Assigned task 1: Please reproduce the portion of the ColdFusion helpers post starting at "This approach would" and ending at "this feature hump!".
Assigned task 2: According to the ColdFusion helpers post, how often does the application request a refresh of the feed by default?
Assigned task 3: Translate this sentence from the ColdFusion helpers post into Spanish: "The HTTPService class represents the XML data as a well structured DOM."

Supplied text:
#####
ColdFusion Helpers for Halo 2 Contest
For those of you who are CF’ers and are looking to get more structured access to the Halo RSS feed data, I’ve made available the CF source I used to do so during some of my development trials. There’s two files - feed.cfc, which is the CFC that handles the workload, and feed.cfm, which is an example of how to use the CFC. So why didn’t I use this in my project? Read on…
Note: This code was developed to test out an idea and was not designed with performance in mind. It comes as-is, with no warranty (smile).
I started off with fairly lofty feature goals. One of those features had me getting into an algorithm that had three nested “for” loops, and leveraged a minor degree of recursion. Bottom line - it was some ugly (though rather well performing) ActionScript. It seemed to me that I may not be using the right tool for the job. Indeed, if I could throw some XPath at the problem, I could eliminate the recursion and simplify the loops. Since CF offers great XML manipulation features (including XPath), I figured I’d go that direction.
I thought I might also be able to add some additional performance gains by leveraging remoting from my Flex app to the CFC for data calls. The idea was that I could have the server retrieve the XML feed and store it locally for processing until a refresh was requested from the application (every 15 minutes by default). At that point in time, I’d grab the latest RSS data. In the meantime, the Flex application would only be accessing small data chunks from that local XML file at a time (via a CFC object model), based on what the user wanted to see, and thanks to remoting, it would be a binary payload.
This approach would also allow me to be somewhat protected from the otherwise unpredictable feed availability. If the server was down, CF would catch the error and use the local file instead (not implemented in my example).
The trade off of course is that Flex itself has some rather nice XML facilities. The HTTPService class represents the XML data as a well structured DOM. Data-binding UI elements to XML data nodes makes display a walk in the park. Label function properties allow me to dynamically customize the way the node(s) display. If only I could get over this feature hump!
In the end, I dropped the feature, and went with another UI metaphor. Without the feature, it was much easier to stay inside Flex to accomplish my [now] fairly limited data processing. It also allowed me to hit the short, one-week deadline with other “nice to have” features. But I still have this dang CF code lying around (wink)! Please feel free to help yourself.
#####
Material supplied:
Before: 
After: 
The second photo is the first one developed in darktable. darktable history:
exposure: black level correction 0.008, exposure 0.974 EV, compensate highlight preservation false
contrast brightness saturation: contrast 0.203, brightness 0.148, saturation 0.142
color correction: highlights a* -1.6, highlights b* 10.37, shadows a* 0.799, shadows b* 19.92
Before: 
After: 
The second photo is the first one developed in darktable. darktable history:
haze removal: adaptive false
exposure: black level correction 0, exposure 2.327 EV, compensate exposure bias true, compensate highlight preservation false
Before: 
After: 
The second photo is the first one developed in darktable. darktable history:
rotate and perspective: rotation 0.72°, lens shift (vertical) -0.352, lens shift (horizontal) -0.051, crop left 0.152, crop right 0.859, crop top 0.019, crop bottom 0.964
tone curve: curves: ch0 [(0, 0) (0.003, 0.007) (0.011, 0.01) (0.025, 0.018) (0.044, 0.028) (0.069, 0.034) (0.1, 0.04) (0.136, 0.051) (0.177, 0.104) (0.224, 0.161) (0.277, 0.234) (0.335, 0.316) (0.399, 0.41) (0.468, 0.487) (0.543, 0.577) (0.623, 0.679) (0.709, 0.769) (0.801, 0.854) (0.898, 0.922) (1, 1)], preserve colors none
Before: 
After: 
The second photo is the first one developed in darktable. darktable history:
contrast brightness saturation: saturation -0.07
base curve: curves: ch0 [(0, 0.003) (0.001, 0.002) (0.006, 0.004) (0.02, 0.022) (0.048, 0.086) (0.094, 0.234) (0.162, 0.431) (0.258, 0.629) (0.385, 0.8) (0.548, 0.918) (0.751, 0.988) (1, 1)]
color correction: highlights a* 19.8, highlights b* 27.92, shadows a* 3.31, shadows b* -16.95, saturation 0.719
#####
Task output 1:
This approach would also allow me to be somewhat protected from the otherwise unpredictable feed availability. If the server was down, CF would catch the error and use the local file instead (not implemented in my example).
The trade off of course is that Flex itself has some rather nice XML facilities. The HTTPService class represents the XML data as a well structured DOM. Data-binding UI elements to XML data nodes makes display a walk in the park. Label function properties allow me to dynamically customize the way the node(s) display. If only I could get over this feature hump!

Task output 2: Every 15 minutes.

Task output 3: La clase HTTPService representa los datos XML como un DOM bien estructurado.